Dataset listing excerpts
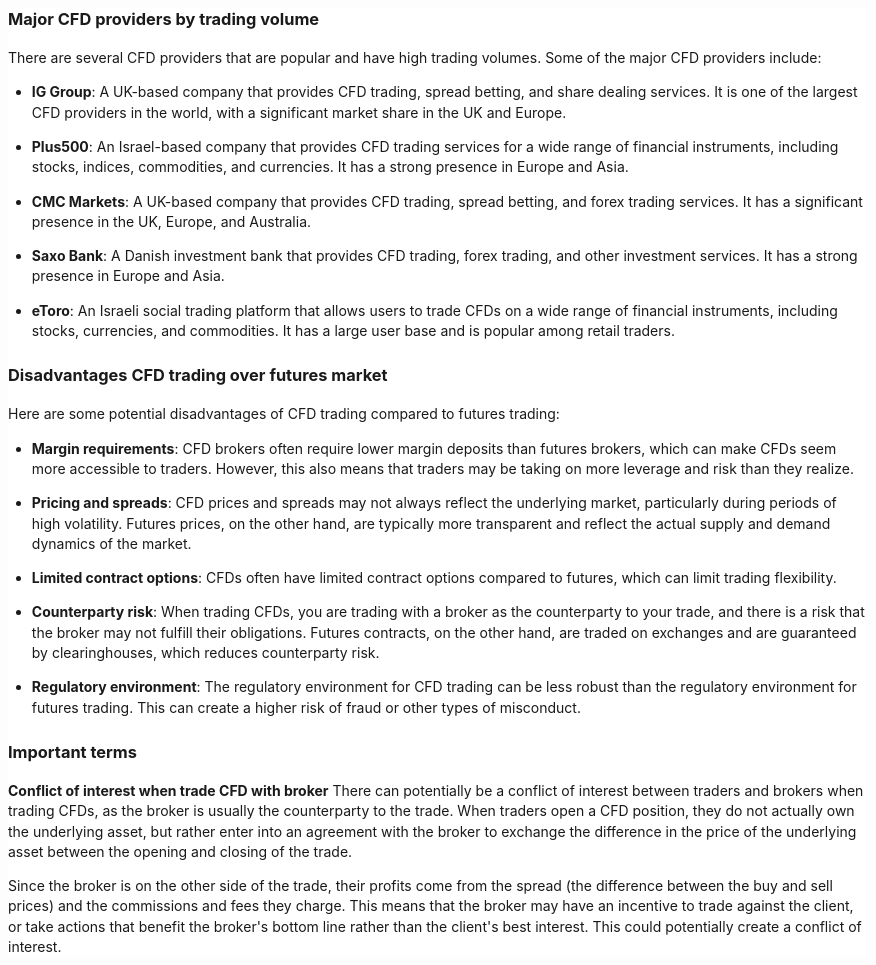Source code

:### Major CFD providers by trading volume
There are several CFD providers that are popular and have high trading volumes. Some of the major CFD providers include:

* **IG Group**: A UK-based company that provides CFD trading, spread betting, and share dealing services. It is one of the largest CFD providers in the world, with a significant market share in the UK and Europe.

* **Plus500**: An Israel-based company that provides CFD trading services for a wide range of financial instruments, including stocks, indices, commodities, and currencies. It has a strong presence in Europe and Asia.

* **CMC Markets**: A UK-based company that provides CFD trading, spread betting, and forex trading services. It has a significant presence in the UK, Europe, and Australia.

* **Saxo Bank**: A Danish investment bank that provides CFD trading, forex trading, and other investment services. It has a strong presence in Europe and Asia.

* **eToro**: An Israeli social trading platform that allows users to trade CFDs on a wide range of financial instruments, including stocks, currencies, and commodities. It has a large user base and is popular among retail traders.

### Disadvantages CFD trading over futures market
Here are some potential disadvantages of CFD trading compared to futures trading:

* **Margin requirements**: CFD brokers often require lower margin deposits than futures brokers, which can make CFDs seem more accessible to traders. However, this also means that traders may be taking on more leverage and risk than they realize.

* **Pricing and spreads**: CFD prices and spreads may not always reflect the underlying market, particularly during periods of high volatility. Futures prices, on the other hand, are typically more transparent and reflect the actual supply and demand dynamics of the market.

* **Limited contract options**: CFDs often have limited contract options compared to futures, which can limit trading flexibility.

* **Counterparty risk**: When trading CFDs, you are trading with a broker as the counterparty to your trade, and there is a risk that the broker may not fulfill their obligations. Futures contracts, on the other hand, are traded on exchanges and are guaranteed by clearinghouses, which reduces counterparty risk.

* **Regulatory environment**: The regulatory environment for CFD trading can be less robust than the regulatory environment for futures trading. This can create a higher risk of fraud or other types of misconduct.

### Important terms
**Conflict of interest when trade CFD with broker**
There can potentially be a conflict of interest between traders and brokers when trading CFDs, as the broker is usually the counterparty to the trade. When traders open a CFD position, they do not actually own the underlying asset, but rather enter into an agreement with the broker to exchange the difference in the price of the underlying asset between the opening and closing of the trade.

Since the broker is on the other side of the trade, their profits come from the spread (the difference between the buy and sell prices) and the commissions and fees they charge. This means that the broker may have an incentive to trade against the client, or take actions that benefit the broker's bottom line rather than the client's best interest. This could potentially create a conflict of interest.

◆ TASK REQUIREMENTS:
Quote the listing above word for word, leaving out the pictures.

◆ ANSWER TO THE PROBLEM:
Source code

:### Major CFD providers by trading volume
There are several CFD providers that are popular and have high trading volumes. Some of the major CFD providers include:

* **IG Group**: A UK-based company that provides CFD trading, spread betting, and share dealing services. It is one of the largest CFD providers in the world, with a significant market share in the UK and Europe.

* **Plus500**: An Israel-based company that provides CFD trading services for a wide range of financial instruments, including stocks, indices, commodities, and currencies. It has a strong presence in Europe and Asia.

* **CMC Markets**: A UK-based company that provides CFD trading, spread betting, and forex trading services. It has a significant presence in the UK, Europe, and Australia.

* **Saxo Bank**: A Danish investment bank that provides CFD trading, forex trading, and other investment services. It has a strong presence in Europe and Asia.

* **eToro**: An Israeli social trading platform that allows users to trade CFDs on a wide range of financial instruments, including stocks, currencies, and commodities. It has a large user base and is popular among retail traders.

### Disadvantages CFD trading over futures market
Here are some potential disadvantages of CFD trading compared to futures trading:

* **Margin requirements**: CFD brokers often require lower margin deposits than futures brokers, which can make CFDs seem more accessible to traders. However, this also means that traders may be taking on more leverage and risk than they realize.

* **Pricing and spreads**: CFD prices and spreads may not always reflect the underlying market, particularly during periods of high volatility. Futures prices, on the other hand, are typically more transparent and reflect the actual supply and demand dynamics of the market.

* **Limited contract options**: CFDs often have limited contract options compared to futures, which can limit trading flexibility.

* **Counterparty risk**: When trading CFDs, you are trading with a broker as the counterparty to your trade, and there is a risk that the broker may not fulfill their obligations. Futures contracts, on the other hand, are traded on exchanges and are guaranteed by clearinghouses, which reduces counterparty risk.

* **Regulatory environment**: The regulatory environment for CFD trading can be less robust than the regulatory environment for futures trading. This can create a higher risk of fraud or other types of misconduct.

### Important terms
**Conflict of interest when trade CFD with broker**
There can potentially be a conflict of interest between traders and brokers when trading CFDs, as the broker is usually the counterparty to the trade. When traders open a CFD position, they do not actually own the underlying asset, but rather enter into an agreement with the broker to exchange the difference in the price of the underlying asset between the opening and closing of the trade.

Since the broker is on the other side of the trade, their profits come from the spread (the difference between the buy and sell prices) and the commissions and fees they charge. This means that the broker may have an incentive to trade against the client, or take actions that benefit the broker's bottom line rather than the client's best interest. This could potentially create a conflict of interest.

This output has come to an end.